What is being asked:
Each record should be given again exactly as it appears, with no image included.

......

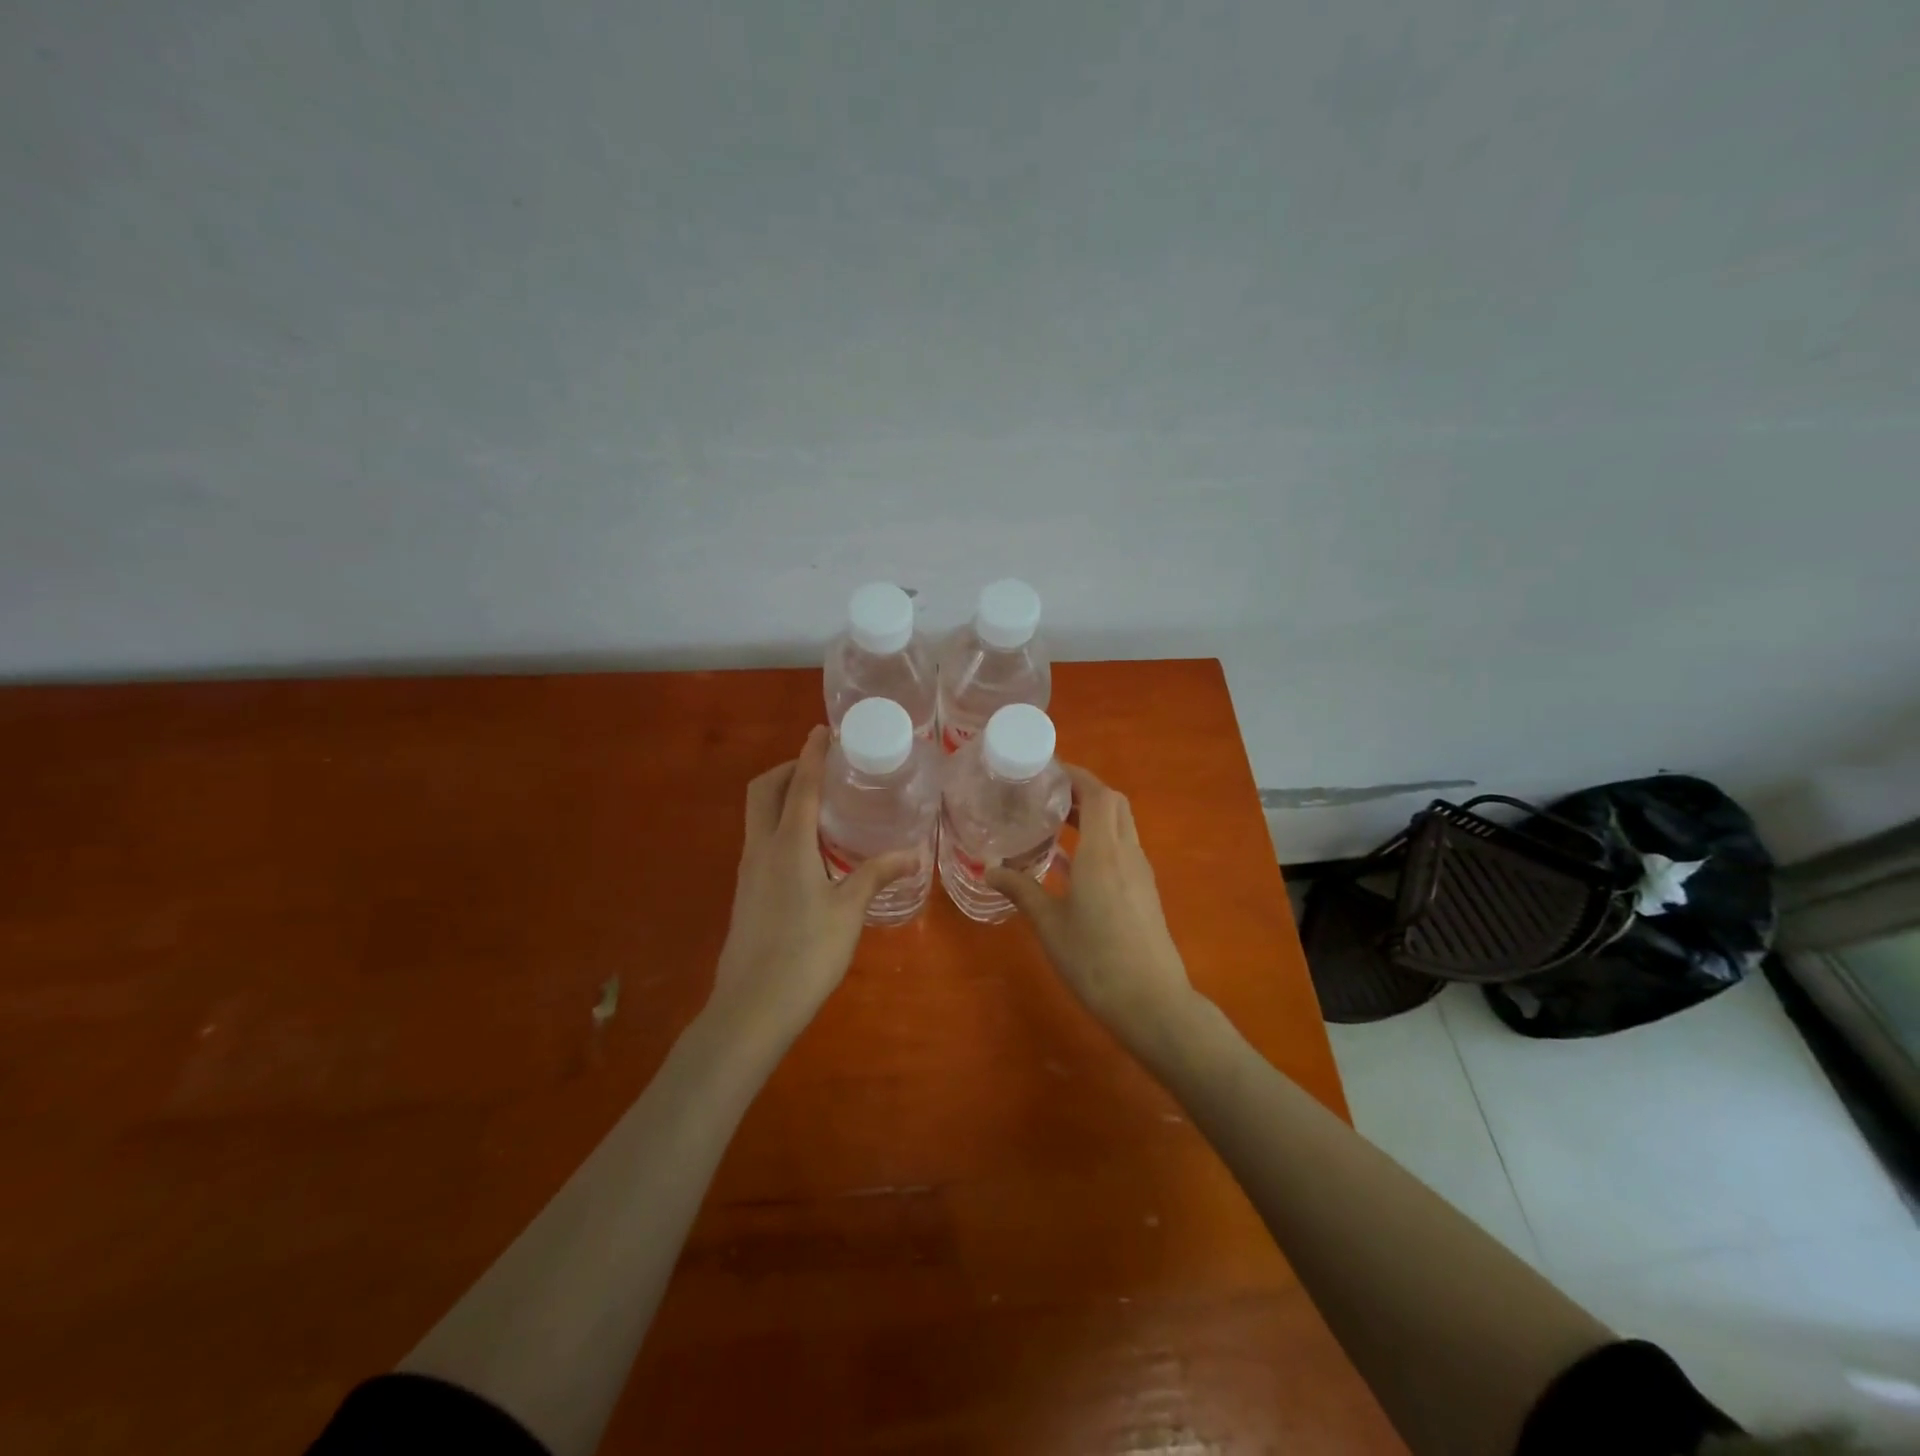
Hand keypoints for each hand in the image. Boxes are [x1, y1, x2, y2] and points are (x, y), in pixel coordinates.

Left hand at [710, 727, 917, 1040]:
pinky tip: (809, 848)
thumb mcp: (848, 911)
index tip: (824, 730)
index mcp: (788, 845)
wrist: (752, 1007)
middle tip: (822, 768)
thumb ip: (875, 875)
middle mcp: (761, 848)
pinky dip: (780, 824)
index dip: (813, 754)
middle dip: (789, 769)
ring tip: (821, 802)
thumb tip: (911, 853)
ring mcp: (748, 870)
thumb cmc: (806, 954)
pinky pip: (760, 839)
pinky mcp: (746, 890)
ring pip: (758, 814)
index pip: (802, 786)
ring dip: (783, 796)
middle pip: (764, 790)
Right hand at [986, 765, 1197, 1045]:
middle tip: (1047, 795)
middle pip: (1113, 803)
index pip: (1097, 793)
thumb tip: (989, 870)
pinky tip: (1070, 864)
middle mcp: (1126, 853)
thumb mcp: (1049, 924)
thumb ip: (1020, 890)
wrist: (1151, 1003)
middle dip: (1084, 790)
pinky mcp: (1144, 892)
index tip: (1047, 770)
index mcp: (1102, 852)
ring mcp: (1140, 873)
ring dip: (1093, 815)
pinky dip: (1099, 840)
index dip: (1075, 775)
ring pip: (1121, 826)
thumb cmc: (1095, 959)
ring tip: (1054, 822)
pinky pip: (1122, 849)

......

Expected output:
Hand keypoints for each hand in the image. Boxes are [x1, y1, x2, y2] and points are (x, y), in pixel coordinates.

Left hand at [710, 727, 917, 1040]:
pinky tip: (809, 848)
thumb mcp: (848, 911)
index tip: (824, 730)
index mcp: (788, 845)
wrist: (752, 1007)
middle tip: (822, 768)
thumb ip: (875, 875)
middle mcp: (761, 848)
pinky dip: (780, 824)
index dip: (813, 754)
middle dip: (789, 769)
ring tip: (821, 802)
thumb tip: (911, 853)
ring mcp: (748, 870)
thumb cmc: (806, 954)
pinky pip: (760, 839)
pinky mcp: (746, 890)
ring pip: (758, 814)
index pip: (802, 786)
ring dip: (783, 796)
middle pip: (764, 790)
Right hand at [986, 765, 1197, 1045]:
middle tip: (1047, 795)
middle pip: (1113, 803)
index pip: (1097, 793)
thumb tip: (989, 870)
pinky tip: (1070, 864)
middle mcp: (1126, 853)
thumb mcp: (1049, 924)
thumb ip: (1020, 890)
wrist: (1151, 1003)
middle dip: (1084, 790)
pinky mcp: (1144, 892)
index tip: (1047, 770)
index mcp: (1102, 852)
ring mcp: (1140, 873)
ring dip: (1093, 815)
pinky dip: (1099, 840)
index dip: (1075, 775)
ring pip: (1121, 826)
thumb cmc: (1095, 959)
ring tip: (1054, 822)
pinky pip: (1122, 849)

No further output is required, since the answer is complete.